One area in which these issues have been triggered is in the fact that my husband’s been home on vacation for the past two weeks, and while I have really enjoyed the opportunity to spend time with him, watching him attack a billion projects around the house has really made me feel my severely diminished capacity to do things. For example, housework used to be a breeze for me. I could clean the whole house in a day or two over the weekend. But now, it frequently takes me all day JUST to do the dishes (whereas my husband can whip out an entire clean kitchen in 15-20 minutes). And in my pre-sickness era, even when I felt like I hadn’t done anything else productive during the day, I could always fall back on my role of maker-of-the-home. But not anymore. (Hello, pattern of comparison, that never fails to make me feel totally shitty about myself.)

And then there are so many days where I can’t do anything at all, which of course makes me ask myself things like, “So is this really all there is to my life now-just managing pain?” or, “Well, why am I even here then if all I’m doing is being a burdensome sick person in all these people’s lives?” (And, hello patterns of linking my identity and right to exist on this earth to my ability to DO-fancy meeting you here.)

So I really struggle with the questions of, “Can I allow myself to believe that I am allowed to be here in this world just ‘cuz, and that people still value having me in their lives even though I’m sick?”  Sometimes. And then sometimes I just can’t.

So today, for some reason, things finally clicked for me and I realized that these questions are a huge part of the reason that I get stuck in my relationship to this blog. Because I’ve spent so long thinking that I had to come up with some kind of snappy, all-encompassing, highly marketable identity for myself as a writer/blogger, and that the only reason I can dare be so presumptuous as to suggest to people that they read my stuff is that I justify this blog’s existence by providing entertainment for people (ALSO a pattern that shows up in other places for me), or as I call it, being a “tap-dancing bear.”

And then the struggle sets in because it is physically impossible for me to fit into some sort of snappy, all-encompassing, highly marketable identity for myself, because if there is any phrase that truly defines who I am at my core, it is this:

Professional Free Spirit.

And sometimes there is entertainment in that. But a lot of times there isn’t.

And so once I finally admitted this to myself, I realized that underneath all of my “stuff” surrounding my blog are questions like, “Is it I presumptuous to think that I and my life are worthy of being put out here in public?
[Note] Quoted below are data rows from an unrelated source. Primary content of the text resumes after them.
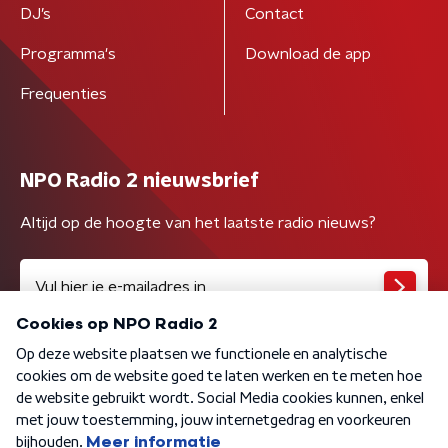
DJ’s
Contact
Programma's
Download de app
Frequenties
NPO Radio 2 nieuwsbrief
Altijd op de hoogte van het laatste radio nieuws?
Algemene voorwaarden
Privacybeleid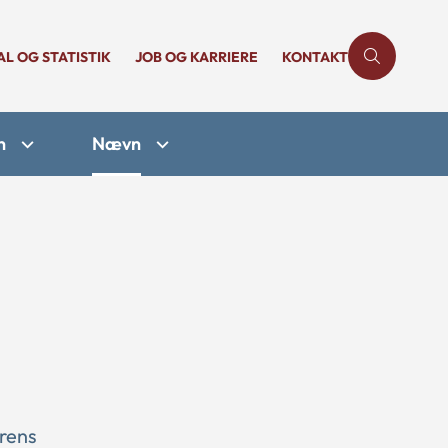
AL OG STATISTIK
JOB OG KARRIERE
KONTAKT
n
Nævn
rens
Do I dare ask people to come here and read what I write without offering some kind of justification of my online existence (like constant entertainment?) Am I being like those people on all those reality TV shows who think that they are really worth having people follow their entire lives, when really they are just delusional and embarrassing? Do I really think that I have something to offer here, something that is worth people’s time and attention? Can I allow myself to believe that I am allowed to say to people, ‘Hey-come look at me. I’m worth listening to.’ Just ‘cuz?”

Sometimes.

And maybe, for right now, sometimes is enough.